DATASET below:
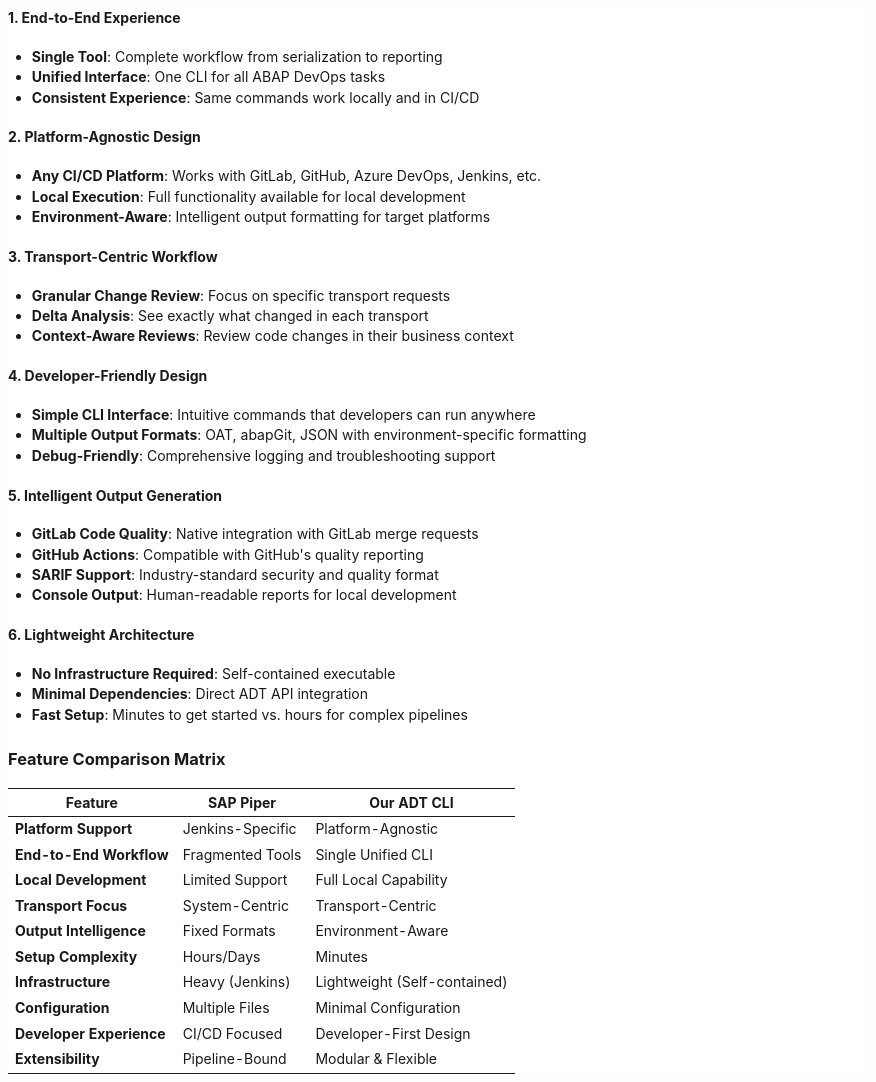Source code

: #### 1. **End-to-End Experience**

- **Single Tool**: Complete workflow from serialization to reporting
- **Unified Interface**: One CLI for all ABAP DevOps tasks
- **Consistent Experience**: Same commands work locally and in CI/CD

#### 2. **Platform-Agnostic Design**

- **Any CI/CD Platform**: Works with GitLab, GitHub, Azure DevOps, Jenkins, etc.
- **Local Execution**: Full functionality available for local development
- **Environment-Aware**: Intelligent output formatting for target platforms

#### 3. **Transport-Centric Workflow**

- **Granular Change Review**: Focus on specific transport requests
- **Delta Analysis**: See exactly what changed in each transport
- **Context-Aware Reviews**: Review code changes in their business context

#### 4. **Developer-Friendly Design**

- **Simple CLI Interface**: Intuitive commands that developers can run anywhere
- **Multiple Output Formats**: OAT, abapGit, JSON with environment-specific formatting
- **Debug-Friendly**: Comprehensive logging and troubleshooting support

#### 5. **Intelligent Output Generation**

- **GitLab Code Quality**: Native integration with GitLab merge requests
- **GitHub Actions**: Compatible with GitHub's quality reporting
- **SARIF Support**: Industry-standard security and quality format
- **Console Output**: Human-readable reports for local development

#### 6. **Lightweight Architecture**

- **No Infrastructure Required**: Self-contained executable
- **Minimal Dependencies**: Direct ADT API integration
- **Fast Setup**: Minutes to get started vs. hours for complex pipelines

### Feature Comparison Matrix

| Feature                  | SAP Piper        | Our ADT CLI                  |
| ------------------------ | ---------------- | ---------------------------- |
| **Platform Support**     | Jenkins-Specific | Platform-Agnostic            |
| **End-to-End Workflow**  | Fragmented Tools | Single Unified CLI           |
| **Local Development**    | Limited Support  | Full Local Capability        |
| **Transport Focus**      | System-Centric   | Transport-Centric            |
| **Output Intelligence**  | Fixed Formats    | Environment-Aware            |
| **Setup Complexity**     | Hours/Days       | Minutes                      |
| **Infrastructure**       | Heavy (Jenkins)  | Lightweight (Self-contained) |
| **Configuration**        | Multiple Files   | Minimal Configuration        |
| **Developer Experience** | CI/CD Focused    | Developer-First Design       |
| **Extensibility**        | Pipeline-Bound   | Modular & Flexible           |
End of DATASET.
EXERCISE DESCRIPTION:
Search the entries for the string "with" and copy each line where it occurs.

RESULT BELOW:
- **Any CI/CD Platform**: Works with GitLab, GitHub, Azure DevOps, Jenkins, etc.
- **Multiple Output Formats**: OAT, abapGit, JSON with environment-specific formatting
- **GitLab Code Quality**: Native integration with GitLab merge requests
- **GitHub Actions**: Compatible with GitHub's quality reporting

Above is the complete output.